In other news, I have indefinitely postponed my venture to develop a multitouch interface for business intelligence. Instead I will focus on learning the suites of open source tools and figure things out from there. Now that has been taken off my plate, it will free up time I had set aside for learning what has now become iOS, and it makes me regret the moola I spent on my MacBook Pro instead of two Mac Minis for the homestead.
Be that as it may, the new availability of time raises once again the spectre of XRepublic, my sorta-kinda life defining technical project.
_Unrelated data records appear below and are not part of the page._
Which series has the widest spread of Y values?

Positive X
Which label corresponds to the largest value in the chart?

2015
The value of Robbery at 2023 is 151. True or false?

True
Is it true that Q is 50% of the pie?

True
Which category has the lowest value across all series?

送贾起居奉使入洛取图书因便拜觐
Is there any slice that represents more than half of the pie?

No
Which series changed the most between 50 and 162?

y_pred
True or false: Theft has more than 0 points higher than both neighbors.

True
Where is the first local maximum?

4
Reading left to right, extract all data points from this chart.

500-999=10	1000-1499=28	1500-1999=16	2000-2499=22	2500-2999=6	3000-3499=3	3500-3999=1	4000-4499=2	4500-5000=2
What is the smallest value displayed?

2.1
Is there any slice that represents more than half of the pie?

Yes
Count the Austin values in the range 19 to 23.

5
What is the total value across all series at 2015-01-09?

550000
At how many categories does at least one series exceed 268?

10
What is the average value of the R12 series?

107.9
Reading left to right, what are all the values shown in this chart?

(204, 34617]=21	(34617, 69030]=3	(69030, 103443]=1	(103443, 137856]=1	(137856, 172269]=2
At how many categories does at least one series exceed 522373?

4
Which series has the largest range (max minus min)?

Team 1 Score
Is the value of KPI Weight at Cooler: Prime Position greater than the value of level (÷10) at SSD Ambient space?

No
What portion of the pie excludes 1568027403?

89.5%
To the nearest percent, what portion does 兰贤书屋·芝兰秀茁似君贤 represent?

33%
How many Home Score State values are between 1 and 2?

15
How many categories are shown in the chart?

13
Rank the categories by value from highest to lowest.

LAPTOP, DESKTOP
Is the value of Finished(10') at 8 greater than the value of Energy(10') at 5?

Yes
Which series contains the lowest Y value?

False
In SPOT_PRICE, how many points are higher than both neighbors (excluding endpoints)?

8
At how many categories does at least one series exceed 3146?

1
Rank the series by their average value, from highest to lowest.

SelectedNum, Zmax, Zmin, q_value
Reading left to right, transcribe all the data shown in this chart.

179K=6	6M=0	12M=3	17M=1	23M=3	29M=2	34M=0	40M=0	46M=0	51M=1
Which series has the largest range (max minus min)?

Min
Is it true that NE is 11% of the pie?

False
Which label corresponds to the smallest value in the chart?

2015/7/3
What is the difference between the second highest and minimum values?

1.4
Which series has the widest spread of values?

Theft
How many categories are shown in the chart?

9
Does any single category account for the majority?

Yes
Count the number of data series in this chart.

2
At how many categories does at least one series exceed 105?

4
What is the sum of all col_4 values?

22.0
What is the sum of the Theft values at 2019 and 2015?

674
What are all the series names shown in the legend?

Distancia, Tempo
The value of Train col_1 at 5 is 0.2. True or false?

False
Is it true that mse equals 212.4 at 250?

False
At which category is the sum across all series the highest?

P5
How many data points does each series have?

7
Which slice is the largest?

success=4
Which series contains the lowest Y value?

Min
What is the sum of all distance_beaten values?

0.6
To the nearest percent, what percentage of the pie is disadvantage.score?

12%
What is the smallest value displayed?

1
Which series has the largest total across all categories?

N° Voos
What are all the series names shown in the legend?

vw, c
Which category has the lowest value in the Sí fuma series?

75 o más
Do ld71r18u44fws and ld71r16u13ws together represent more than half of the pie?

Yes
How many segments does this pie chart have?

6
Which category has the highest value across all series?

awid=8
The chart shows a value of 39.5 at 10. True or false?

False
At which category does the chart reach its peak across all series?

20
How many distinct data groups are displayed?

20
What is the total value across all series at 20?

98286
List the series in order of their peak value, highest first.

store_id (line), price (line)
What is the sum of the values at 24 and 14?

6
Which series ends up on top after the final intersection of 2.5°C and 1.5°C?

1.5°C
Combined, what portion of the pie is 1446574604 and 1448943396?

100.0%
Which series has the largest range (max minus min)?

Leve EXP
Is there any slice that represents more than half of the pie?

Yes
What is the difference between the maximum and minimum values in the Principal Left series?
To that end I will slightly alter the way I write here at Cobb, letting certain aspects of XR be tried out here.
XRepublic is that thing that the blogosphere has yet to accomplish which is to give instant polling to millions and create a large virtual parliament in which people make collaborative statements. It is like a Wikipedia of common opinion and belief, always in the act of creation - such that every fully formed opinion gets linked to its assumptions and arguments.
I have always conceptualized XRepublic as something driven by people directly, following the Well's dictum that 'you own your own words'. But I did have a space for representation. IE the creation of a virtual Booker T Washington or Michel Foucault by a scholar. But what has emerged in the rise of social networking is the fact that many people simply cut and paste words that are better than their own.
I am finding this quite useful even in my own blogging, and so will continue to increase the percentages of borrowed vs original content. I have begun to do so in comments, and will continue in that vein.